Despite all the laughter, something else came across very clearly, the self-loathing of many drinking alcoholics. A number of speakers told of their thoughts of suicide in their drinking days. Several admitted they'd got almost to the point of doing it but chickened out and opened another bottle instead.

The meeting finished with something I had never heard before, what they called the Serenity Prayer: "God grant me the serenity to accept the things I cannot change, courage to change the things I can, and the wisdom to know the difference."

A number of people lingered on for coffee and to tidy up the hall. Monty came over to us. "Hello, Carole. How are you doing?"

"Pretty well, thanks Monty. I've got a decent job again and it looks like life is getting better." She pulled me forward. "Monty, this is Sarah, my girlfriend." We talked for a few minutes then Carole wandered off to greet one or two other people, leaving me with Monty.
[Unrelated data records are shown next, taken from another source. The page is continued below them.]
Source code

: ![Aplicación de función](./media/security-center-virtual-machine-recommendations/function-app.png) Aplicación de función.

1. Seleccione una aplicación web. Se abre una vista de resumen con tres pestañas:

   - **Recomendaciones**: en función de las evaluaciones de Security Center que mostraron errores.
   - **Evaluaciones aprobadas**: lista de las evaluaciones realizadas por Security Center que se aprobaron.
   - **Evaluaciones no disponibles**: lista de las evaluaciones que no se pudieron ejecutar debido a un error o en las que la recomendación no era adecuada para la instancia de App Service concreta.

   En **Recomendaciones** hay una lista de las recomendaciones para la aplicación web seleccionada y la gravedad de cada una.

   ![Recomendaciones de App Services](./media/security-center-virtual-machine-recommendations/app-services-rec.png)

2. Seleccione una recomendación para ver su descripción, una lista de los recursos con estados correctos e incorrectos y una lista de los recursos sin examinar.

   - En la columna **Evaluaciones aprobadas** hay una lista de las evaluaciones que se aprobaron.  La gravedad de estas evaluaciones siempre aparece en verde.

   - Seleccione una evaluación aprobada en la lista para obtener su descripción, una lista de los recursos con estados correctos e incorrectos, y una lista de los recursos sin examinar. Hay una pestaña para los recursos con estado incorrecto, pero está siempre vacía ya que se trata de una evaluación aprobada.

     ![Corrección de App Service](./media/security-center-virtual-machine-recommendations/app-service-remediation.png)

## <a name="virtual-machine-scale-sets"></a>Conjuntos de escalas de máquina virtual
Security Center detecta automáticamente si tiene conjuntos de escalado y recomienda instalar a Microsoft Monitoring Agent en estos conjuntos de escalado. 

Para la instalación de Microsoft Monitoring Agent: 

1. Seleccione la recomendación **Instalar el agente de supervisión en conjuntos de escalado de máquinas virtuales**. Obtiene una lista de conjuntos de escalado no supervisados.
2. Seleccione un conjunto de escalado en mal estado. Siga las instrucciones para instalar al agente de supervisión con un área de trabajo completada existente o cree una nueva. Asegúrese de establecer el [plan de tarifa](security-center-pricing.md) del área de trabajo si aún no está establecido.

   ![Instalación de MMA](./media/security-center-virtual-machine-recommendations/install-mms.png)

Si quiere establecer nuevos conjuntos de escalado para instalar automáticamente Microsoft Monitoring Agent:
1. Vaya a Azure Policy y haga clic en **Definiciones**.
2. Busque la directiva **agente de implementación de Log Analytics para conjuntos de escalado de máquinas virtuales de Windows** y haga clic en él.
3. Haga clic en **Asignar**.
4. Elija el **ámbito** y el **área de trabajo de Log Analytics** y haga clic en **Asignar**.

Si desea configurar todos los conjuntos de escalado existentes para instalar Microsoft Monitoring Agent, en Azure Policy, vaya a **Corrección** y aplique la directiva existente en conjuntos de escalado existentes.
"You're not an alcoholic?" Monty asked.

"No, thank God."

"Then this is your first open meeting?" I nodded and he went on: "I guess it must have opened your eyes a bit, you'll have heard some pretty horrendous stories this evening. I don't want to put a damper on things, Sarah, but Carole's in the very early stages of recovery. It's only about nine or ten months for her. She's what we call 'dry' rather than 'sober '. That means while she may not be drinking she's still likely to have the mindset of a drinking alcoholic." He handed me a card. "Those are my numbers, home and mobile. If ever you need to talk, call me."